Tallis R. (1999) Sokal and Bricmont: Is this the beginning of the end of the dark ages in the humanities?

Worrall J. (2004) Why There’s No Cause to Randomize. Causality: Metaphysics and Methods.Technical Report 24/04 . 2004.

Worrall J (2010). Evidence: philosophy of science meets medicine. J Eval Clin Pract 16, 356-362.

Follow-up

Iain Chalmers has drawn my attention to a some really interesting papers in the James Lind Library

An account of early trials is given by Chalmers I, Dukan E, Podolsky S, Davey Smith G (2011). The adoption of unbiased treatment allocation schedules in clinical trials during the 19th and early 20th centuries.  Fisher was not the first person to propose randomised trials, but he is the person who put it on a sound mathematical basis.

Another fascinating paper is Chalmers I (2010). Why the 1948 MRC trial of streptomycin used treatment allocation based on random numbers.

The distinguished statistician, David Cox contributed, Cox DR (2009).

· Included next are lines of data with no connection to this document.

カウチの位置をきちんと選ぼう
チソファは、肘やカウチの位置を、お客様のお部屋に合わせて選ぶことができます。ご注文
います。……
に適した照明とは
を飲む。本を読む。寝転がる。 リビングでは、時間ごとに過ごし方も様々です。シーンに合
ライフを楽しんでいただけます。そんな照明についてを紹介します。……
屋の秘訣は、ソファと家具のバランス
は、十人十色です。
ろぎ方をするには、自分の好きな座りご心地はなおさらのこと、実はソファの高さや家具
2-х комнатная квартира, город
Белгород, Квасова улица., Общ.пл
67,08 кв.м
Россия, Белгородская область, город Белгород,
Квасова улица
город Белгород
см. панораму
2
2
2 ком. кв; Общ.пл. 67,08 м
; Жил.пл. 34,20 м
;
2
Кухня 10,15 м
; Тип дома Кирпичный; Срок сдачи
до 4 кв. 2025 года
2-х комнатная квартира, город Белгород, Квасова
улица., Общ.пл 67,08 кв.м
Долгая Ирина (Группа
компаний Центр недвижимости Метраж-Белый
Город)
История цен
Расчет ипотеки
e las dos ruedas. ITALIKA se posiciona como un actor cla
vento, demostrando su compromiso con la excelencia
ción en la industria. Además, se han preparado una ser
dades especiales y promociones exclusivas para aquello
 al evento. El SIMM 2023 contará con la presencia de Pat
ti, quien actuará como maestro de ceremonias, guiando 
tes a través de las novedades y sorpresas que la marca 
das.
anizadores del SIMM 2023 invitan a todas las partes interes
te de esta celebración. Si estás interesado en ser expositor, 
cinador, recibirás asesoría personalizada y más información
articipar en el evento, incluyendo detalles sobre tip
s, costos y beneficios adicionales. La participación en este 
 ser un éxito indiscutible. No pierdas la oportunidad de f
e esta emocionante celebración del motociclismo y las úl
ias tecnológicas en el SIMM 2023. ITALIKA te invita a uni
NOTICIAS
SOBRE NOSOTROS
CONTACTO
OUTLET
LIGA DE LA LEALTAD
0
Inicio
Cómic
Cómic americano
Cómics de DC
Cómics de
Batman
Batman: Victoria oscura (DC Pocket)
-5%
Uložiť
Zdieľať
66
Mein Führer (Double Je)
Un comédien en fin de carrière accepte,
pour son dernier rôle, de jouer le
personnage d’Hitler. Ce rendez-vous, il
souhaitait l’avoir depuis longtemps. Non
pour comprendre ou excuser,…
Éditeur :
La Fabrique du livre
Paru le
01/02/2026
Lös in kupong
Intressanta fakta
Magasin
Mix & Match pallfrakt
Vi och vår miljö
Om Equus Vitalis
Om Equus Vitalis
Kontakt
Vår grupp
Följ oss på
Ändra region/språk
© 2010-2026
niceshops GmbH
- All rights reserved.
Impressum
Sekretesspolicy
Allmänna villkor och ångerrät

Randomization for concealment.

Incidentally, if anyone still thinks there are ethical objections to random allocation, they should read the account of retrolental fibroplasia outbreak in the 1950s, Silverman WA (2003). Personal reflections on lessons learned from randomized trials involving newborn infants, 1951 to 1967.

Chalmers also pointed out that Antony Eagle of Exeter College Oxford had written about Goldacre’s epistemology. He describes himself as a “formal epistemologist”. I fear that his criticisms seem to me to be carping and trivial. Once again, a philosopher has failed to make a contribution to the progress of knowledge.